Video social-network TikTok has become wildly successful by creating a home for weird memes — like eating fingers to Evanescence’s “Bring me to Life,” which Amy Lee herself partook in! The app, which has up to 500 million monthly active users and has already been testing ads in the US and UK, recently sent a pitch deck to a big advertising company in Europe. It’s unsurprising the company would begin exploring monetization options, given its growing popularity and the impetus to compete with social networks like Instagram, which has a popular video feature and is growing rapidly and has claimed a whopping 1 billion active monthly users. And advertisers would naturally want in, given the app’s appeal to young consumers. Will we also see the rise of TikTok “influencers” who partner with brands, or is the platform too entrenched in weirdness? Some brands have already dabbled in influencer campaigns, so seems likely! (Bonus: TikTok is not owned by Facebook).
SHORT LINKS:
- The Washington Post paid upwards of $10 million for an inspiring minute-long ad during the Super Bowl, which is certainly a wild way to ostentatiously throw cash around at a time when journalists are being fired en masse and labor conditions in the industry are NOT GREAT. A Post staffer and union leader called the ad “infuriating,” citing management’s decision to move workers to riskier health insurance and refusal to add any time onto the existing four weeks of paid parental leave. Really inspiring stuff!!

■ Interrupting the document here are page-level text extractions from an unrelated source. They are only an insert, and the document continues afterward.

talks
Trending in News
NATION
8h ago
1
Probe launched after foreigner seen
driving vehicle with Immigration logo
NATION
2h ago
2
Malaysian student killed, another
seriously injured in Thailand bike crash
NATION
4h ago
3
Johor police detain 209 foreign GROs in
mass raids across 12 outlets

- The Outline founder Josh Topolsky, rumor has it, met recently with top Mashable executives. It’s no secret the Outline is not in a great financial situation (though you wouldn’t know it from news of its forthcoming tech news site), so it looks like an attempt at fresh revenue: licensing their custom CMS or setting up an ad partnership.
- Spotify is preparing to shell out more than $200 million for the audio startup Gimlet Media in its quest to move into producing original podcasts. The podcasting boom continues!! Gimlet currently makes most of its revenue from Hollywood IP deals and producing branded projects; it’ll be interesting to see how that meshes with Spotify’s subscription model.
- The Seattle Times is a rare bright (or at least bright-ish) spot in the newspaper industry: they have 41,000 digital subscribers, up 21 percent since last year. And turning away from the clickbait model to a subscriber-focused model has allowed them to produce better journalism. The future! We hope.
- Today in dystopia: New York life insurers could monitor your social media to determine your rates, leading the Wall Street Journal to publish handy tips for Instagram users such as: “Don’t post photos of yourself smoking on social-media sites” and “Do post photos of yourself running,” though “Riskier sports, like skydiving, could complicate the situation.” I’ve seen more than one person riding a bike while smoking here in New York so would that be good or bad??